What the task requires: What follows is a set of records. Retype them exactly, leaving out the pictures.

Supplied data:
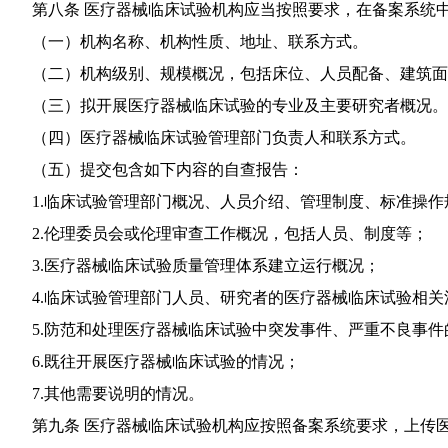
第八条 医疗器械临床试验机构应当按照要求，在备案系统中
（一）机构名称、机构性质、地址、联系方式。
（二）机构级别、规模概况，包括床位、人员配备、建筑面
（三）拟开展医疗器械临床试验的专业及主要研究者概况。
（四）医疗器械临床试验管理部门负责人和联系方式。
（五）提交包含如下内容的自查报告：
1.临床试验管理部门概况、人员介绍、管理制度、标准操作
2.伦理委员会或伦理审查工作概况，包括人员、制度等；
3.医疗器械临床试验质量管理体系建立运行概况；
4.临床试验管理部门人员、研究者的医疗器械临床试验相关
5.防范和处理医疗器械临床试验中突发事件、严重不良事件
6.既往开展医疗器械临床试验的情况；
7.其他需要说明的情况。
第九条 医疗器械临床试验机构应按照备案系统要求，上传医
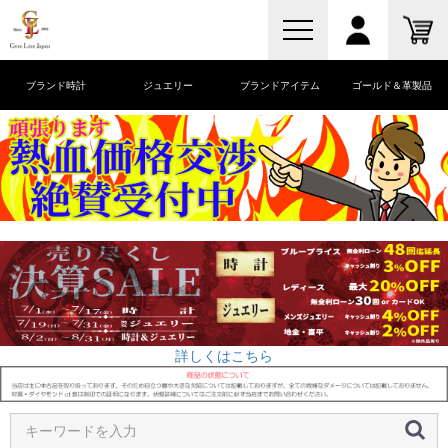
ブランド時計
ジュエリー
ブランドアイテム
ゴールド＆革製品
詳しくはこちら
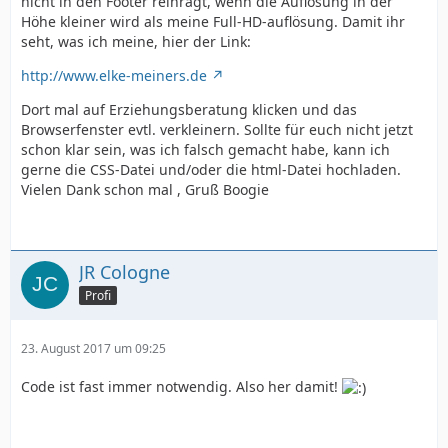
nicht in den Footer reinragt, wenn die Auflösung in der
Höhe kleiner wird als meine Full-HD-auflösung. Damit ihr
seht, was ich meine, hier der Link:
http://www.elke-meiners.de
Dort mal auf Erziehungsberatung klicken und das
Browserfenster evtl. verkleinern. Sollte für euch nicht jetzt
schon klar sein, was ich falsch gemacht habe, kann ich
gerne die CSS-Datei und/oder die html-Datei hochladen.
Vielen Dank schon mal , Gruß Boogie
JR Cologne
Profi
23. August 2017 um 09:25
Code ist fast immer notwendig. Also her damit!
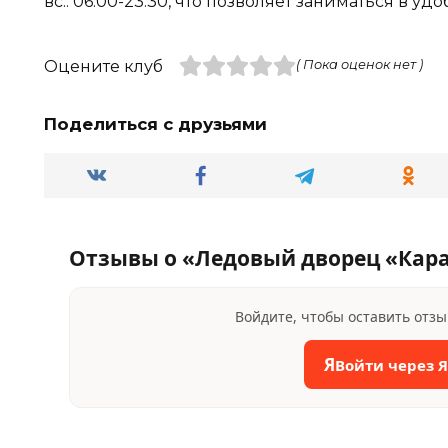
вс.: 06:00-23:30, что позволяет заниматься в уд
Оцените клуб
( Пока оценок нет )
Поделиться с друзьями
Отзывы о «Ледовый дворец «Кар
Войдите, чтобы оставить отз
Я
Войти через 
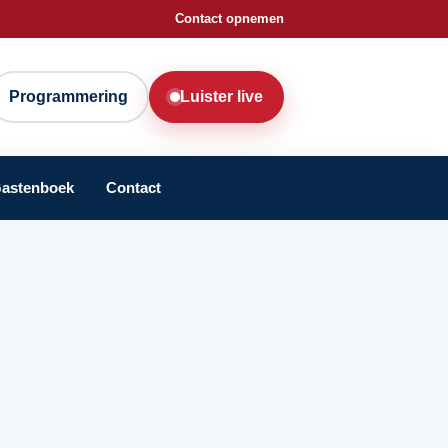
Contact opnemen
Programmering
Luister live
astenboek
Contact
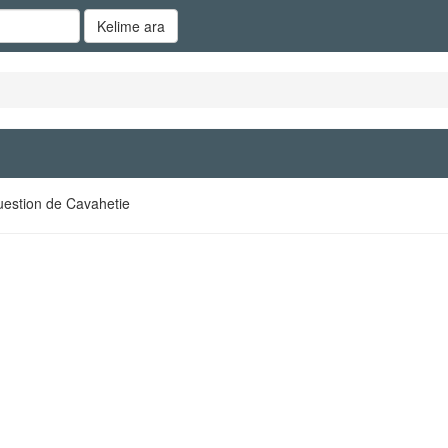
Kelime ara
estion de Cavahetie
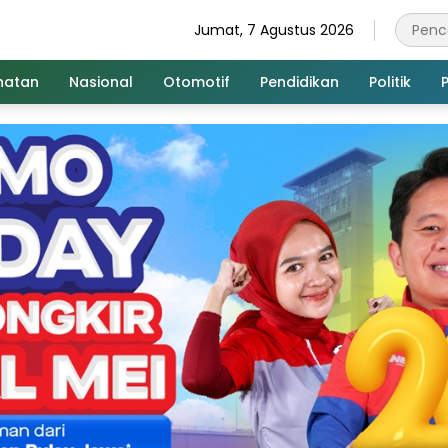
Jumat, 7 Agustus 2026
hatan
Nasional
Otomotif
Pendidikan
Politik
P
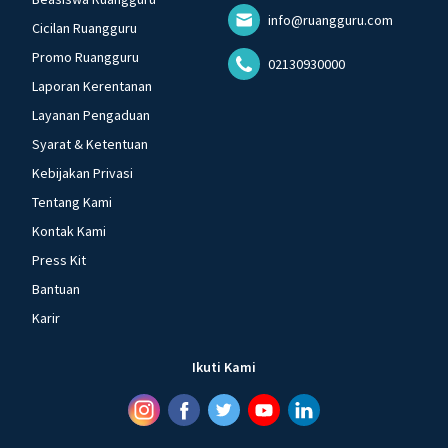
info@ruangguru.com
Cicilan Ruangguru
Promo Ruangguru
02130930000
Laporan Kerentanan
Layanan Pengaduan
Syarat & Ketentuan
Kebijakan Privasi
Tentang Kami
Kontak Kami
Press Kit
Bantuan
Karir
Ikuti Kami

Your solution:
第八条 医疗器械临床试验机构应当按照要求，在备案系统中
（一）机构名称、机构性质、地址、联系方式。
（二）机构级别、规模概况，包括床位、人员配备、建筑面
（三）拟开展医疗器械临床试验的专业及主要研究者概况。
（四）医疗器械临床试验管理部门负责人和联系方式。
（五）提交包含如下内容的自查报告：
1.临床试验管理部门概况、人员介绍、管理制度、标准操作
2.伦理委员会或伦理审查工作概况，包括人员、制度等；
3.医疗器械临床试验质量管理体系建立运行概况；
4.临床试验管理部门人员、研究者的医疗器械临床试验相关
5.防范和处理医疗器械临床试验中突发事件、严重不良事件
6.既往开展医疗器械临床试验的情况；
7.其他需要说明的情况。
第九条 医疗器械临床试验机构应按照备案系统要求，上传医
ブランド時計
ジュエリー
ブランドアイテム
ゴールド＆革製品
詳しくはこちら
nicht in den Footer reinragt, wenn die Auflösung in der
Höhe kleiner wird als meine Full-HD-auflösung. Damit ihr
seht, was ich meine, hier der Link:
http://www.elke-meiners.de
Dort mal auf Erziehungsberatung klicken und das
Browserfenster evtl. verkleinern. Sollte für euch nicht jetzt
schon klar sein, was ich falsch gemacht habe, kann ich
gerne die CSS-Datei und/oder die html-Datei hochladen.
Vielen Dank schon mal , Gruß Boogie
JR Cologne
Profi
23. August 2017 um 09:25
Code ist fast immer notwendig. Also her damit!
вс.: 06:00-23:30, что позволяет заниматься в уд
Оцените клуб
( Пока оценок нет )
Поделиться с друзьями
Отзывы о «Ледовый дворец «Кар
Войдите, чтобы оставить отз
Я
Войти через 
Contact opnemen
Programmering
Luister live
astenboek
Contact
Kelime ara
estion de Cavahetie
Jumat, 7 Agustus 2026
hatan
Nasional
Otomotif
Pendidikan
Politik
P
info@ruangguru.com
Cicilan Ruangguru
Promo Ruangguru
02130930000
Laporan Kerentanan
Layanan Pengaduan
Syarat & Ketentuan
Kebijakan Privasi
Tentang Kami
Kontak Kami
Press Kit
Bantuan
Karir
Ikuti Kami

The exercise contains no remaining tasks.